Full-thickness macular holes (FTMHs) have been rarely documented in type 2 idiopathic macular telangiectasia (IMT2); and are generally considered poor candidates for surgery because of the underlying neurosensory degeneration.1, 2, 3 I present the evolution and successful management of an FTMH secondary to IMT2.

Case report

A 60-year-old diabetic and hypertensive man presented for a routine eye check-up. His best-corrected visual acuity (BCVA) was 6/9 OU. On ocular examination, anterior segment was unremarkable OU. Fundus examination revealed a loss of foveal transparency and intra-retinal crystalline deposits typical of IMT2 OU; no diabetic/hypertensive changes were seen (Figure 1a). Fluorescein angiography showed late leakage from the telangiectasia OU (Figures 1c and d). Optical coherence tomography (OCT) revealed foveal atrophy OD (not shown) and a lamellar macular hole OS (Figure 1e). The patient next followed up after 14 months with a drop in vision OS. His BCVA was 6/24 OS; fundus examination revealed an FTMH (448 μ; Figure 1a and f). With informed consent of the patient and under guarded visual prognosis, the patient underwent vitrectomy, internal limiting membrane peeling with Brilliant Blue G 0.05% (Ocublue Plus, Aurolab, Madurai, India), and sulphur hexafluoride (20%) tamponade.

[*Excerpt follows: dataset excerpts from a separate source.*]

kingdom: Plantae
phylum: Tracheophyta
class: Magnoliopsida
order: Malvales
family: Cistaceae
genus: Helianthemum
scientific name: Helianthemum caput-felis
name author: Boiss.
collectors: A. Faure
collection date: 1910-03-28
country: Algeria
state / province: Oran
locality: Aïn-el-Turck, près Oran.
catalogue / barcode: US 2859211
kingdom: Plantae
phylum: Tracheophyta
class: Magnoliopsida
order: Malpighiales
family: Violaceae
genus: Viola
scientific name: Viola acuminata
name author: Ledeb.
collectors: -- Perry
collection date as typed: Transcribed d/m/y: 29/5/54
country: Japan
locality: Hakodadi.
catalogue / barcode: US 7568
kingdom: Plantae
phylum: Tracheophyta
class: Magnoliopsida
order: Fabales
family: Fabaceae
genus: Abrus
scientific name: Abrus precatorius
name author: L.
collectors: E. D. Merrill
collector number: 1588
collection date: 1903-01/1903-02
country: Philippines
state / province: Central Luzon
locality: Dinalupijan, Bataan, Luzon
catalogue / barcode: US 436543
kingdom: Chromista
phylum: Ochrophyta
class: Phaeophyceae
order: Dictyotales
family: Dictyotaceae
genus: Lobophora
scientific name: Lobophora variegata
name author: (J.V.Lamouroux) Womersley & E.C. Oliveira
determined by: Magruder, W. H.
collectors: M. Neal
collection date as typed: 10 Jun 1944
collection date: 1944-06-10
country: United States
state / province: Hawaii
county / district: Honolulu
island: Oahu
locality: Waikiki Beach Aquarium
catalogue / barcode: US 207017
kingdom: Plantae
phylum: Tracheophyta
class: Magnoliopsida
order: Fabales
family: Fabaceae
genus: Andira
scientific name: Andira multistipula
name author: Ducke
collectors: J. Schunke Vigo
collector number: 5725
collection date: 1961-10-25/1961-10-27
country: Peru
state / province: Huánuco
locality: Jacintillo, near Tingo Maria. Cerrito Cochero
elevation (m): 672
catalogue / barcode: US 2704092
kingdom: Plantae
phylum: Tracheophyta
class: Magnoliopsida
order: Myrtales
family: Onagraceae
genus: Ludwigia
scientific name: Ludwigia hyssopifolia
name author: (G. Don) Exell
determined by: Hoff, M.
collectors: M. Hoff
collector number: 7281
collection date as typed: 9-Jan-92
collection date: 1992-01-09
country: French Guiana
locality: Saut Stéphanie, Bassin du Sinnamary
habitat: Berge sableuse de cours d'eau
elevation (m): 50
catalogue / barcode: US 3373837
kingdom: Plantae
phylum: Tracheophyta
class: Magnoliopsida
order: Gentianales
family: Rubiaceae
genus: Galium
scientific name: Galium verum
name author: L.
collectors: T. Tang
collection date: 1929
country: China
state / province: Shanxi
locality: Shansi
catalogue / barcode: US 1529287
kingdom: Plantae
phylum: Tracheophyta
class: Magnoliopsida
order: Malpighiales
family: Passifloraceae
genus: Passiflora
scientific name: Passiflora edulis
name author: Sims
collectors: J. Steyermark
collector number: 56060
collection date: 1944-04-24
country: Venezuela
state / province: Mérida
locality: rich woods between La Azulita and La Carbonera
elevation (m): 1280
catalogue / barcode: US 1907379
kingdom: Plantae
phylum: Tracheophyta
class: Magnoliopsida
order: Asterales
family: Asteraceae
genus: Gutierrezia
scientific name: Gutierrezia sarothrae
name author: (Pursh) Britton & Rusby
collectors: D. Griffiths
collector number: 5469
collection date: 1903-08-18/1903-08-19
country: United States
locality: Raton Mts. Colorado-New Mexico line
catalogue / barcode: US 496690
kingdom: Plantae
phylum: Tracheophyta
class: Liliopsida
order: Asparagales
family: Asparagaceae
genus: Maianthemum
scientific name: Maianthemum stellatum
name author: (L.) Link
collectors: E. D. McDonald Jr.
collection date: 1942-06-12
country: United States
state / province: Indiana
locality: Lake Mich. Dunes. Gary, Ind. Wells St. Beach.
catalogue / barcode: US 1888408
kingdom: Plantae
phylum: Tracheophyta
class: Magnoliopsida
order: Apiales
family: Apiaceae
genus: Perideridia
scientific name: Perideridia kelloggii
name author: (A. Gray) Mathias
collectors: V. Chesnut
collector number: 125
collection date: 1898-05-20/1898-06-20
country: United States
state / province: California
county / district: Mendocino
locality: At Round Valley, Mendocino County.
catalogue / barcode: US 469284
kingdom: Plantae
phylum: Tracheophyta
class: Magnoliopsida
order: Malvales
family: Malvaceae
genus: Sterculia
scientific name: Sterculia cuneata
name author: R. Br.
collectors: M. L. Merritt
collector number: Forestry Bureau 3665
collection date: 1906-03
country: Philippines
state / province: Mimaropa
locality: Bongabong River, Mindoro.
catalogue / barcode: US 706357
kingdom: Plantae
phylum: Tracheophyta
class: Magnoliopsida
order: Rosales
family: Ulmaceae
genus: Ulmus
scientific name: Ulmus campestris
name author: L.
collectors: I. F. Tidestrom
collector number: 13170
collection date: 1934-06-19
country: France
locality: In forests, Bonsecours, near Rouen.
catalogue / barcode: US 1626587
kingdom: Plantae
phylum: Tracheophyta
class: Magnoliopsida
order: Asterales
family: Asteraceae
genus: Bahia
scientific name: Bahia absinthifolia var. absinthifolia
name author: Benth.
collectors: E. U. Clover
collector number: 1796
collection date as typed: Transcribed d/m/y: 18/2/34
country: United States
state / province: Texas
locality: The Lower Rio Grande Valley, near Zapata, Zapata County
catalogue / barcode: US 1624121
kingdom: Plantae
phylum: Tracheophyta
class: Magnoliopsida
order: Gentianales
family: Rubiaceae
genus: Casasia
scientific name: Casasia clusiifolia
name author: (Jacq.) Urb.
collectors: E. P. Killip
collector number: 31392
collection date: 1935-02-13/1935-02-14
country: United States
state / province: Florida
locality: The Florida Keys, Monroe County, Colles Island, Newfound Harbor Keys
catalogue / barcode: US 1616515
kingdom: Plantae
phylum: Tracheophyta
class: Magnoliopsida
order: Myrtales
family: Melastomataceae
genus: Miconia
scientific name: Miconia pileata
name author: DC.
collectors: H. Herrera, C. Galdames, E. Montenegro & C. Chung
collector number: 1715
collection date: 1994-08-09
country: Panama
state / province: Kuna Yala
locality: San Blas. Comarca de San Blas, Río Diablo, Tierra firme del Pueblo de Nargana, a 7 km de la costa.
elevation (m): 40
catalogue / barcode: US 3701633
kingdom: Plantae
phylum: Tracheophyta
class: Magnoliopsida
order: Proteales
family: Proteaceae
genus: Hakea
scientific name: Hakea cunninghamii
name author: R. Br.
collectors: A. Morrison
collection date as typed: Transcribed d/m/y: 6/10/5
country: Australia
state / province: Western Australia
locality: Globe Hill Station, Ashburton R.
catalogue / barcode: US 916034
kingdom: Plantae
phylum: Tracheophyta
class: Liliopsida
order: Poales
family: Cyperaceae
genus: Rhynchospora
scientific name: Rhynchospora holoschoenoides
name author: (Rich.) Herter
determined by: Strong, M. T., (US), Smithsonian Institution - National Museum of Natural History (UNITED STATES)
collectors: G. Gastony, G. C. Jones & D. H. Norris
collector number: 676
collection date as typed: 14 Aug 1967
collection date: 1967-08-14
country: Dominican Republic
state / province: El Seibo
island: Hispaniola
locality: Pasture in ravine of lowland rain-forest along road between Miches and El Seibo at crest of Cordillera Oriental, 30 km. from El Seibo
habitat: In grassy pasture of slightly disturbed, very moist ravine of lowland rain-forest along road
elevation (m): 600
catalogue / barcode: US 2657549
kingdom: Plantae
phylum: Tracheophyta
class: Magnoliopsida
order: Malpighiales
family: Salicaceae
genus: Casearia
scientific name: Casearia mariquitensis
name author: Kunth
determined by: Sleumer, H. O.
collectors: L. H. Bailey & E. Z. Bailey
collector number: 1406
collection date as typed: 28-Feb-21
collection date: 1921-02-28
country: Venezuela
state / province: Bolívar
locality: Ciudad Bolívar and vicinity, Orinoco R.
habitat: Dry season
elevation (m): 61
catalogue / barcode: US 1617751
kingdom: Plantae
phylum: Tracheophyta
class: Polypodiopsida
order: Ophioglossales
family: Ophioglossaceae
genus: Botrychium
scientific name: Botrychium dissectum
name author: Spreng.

At 2 months postoperatively, the macular hole had closed; BCVA had improved to 6/18. By the last follow-up at 11 months, BCVA was 6/9 OS (Figures 1g and h).

Figure 1
figure 1

(a and b) Fundus examination of both the eyes reveals a loss of foveal transparency and intra-retinal crystals suggestive of idiopathic macular telangiectasia type 2. The left eye also shows a FTMH, which was preceded by an inner lamellar defect. (c and d) Late-phase fluorescein angiogram shows typical parafoveal hyperfluorescence from the telangiectasia in both eyes. (e and f) Horizontal OCT scan of the left eye initially showed an lamellar macular hole, which dehisced into a FTMH after 14 months. (g and h) Fundus view and OCT scan at 11 months after surgery show complete closure of the macular hole without any residual neurosensory degeneration.


Inner-retinal cystic degeneration and vitreoretinal traction act in tandem to cause a macular hole.4 Olson and Mandava1 reported probably the first FTMH in IMT2, and hypothesised the pathogenesis to be similar to more frequently described lamellar macular hole. The pre-operative course of our case endorses this view as the lamellar hole dehisced into a full-thickness hole. Koizumi et al3 proposed Muller cell loss and dysfunction as the cause for FTMH in IMT2. These holes were not operated. More recently, Charbel Issa et al2 described four eyes with FTMH in three patients with IMT2. They proposed vitreomacular traction as an additional aetiology, and attempted vitrectomy in two cases without anatomical success, though vision improved marginally in one case. To the best of my knowledge, this is the first report to document anatomical closure and functional improvement in a macular hole in IMT2. The pre-operative OCT configuration of the hole which predicted success in this case could be the oedematous edges typical of an idiopathic macular hole, unlike the irregular, moth-eaten edges suggestive of tissue loss in the previous reports. I propose that vitreomacular traction may contribute to macular hole formation in some cases of IMT2; and such macular holes, with configuration similar to idiopathic macular hole, may be good surgical candidates.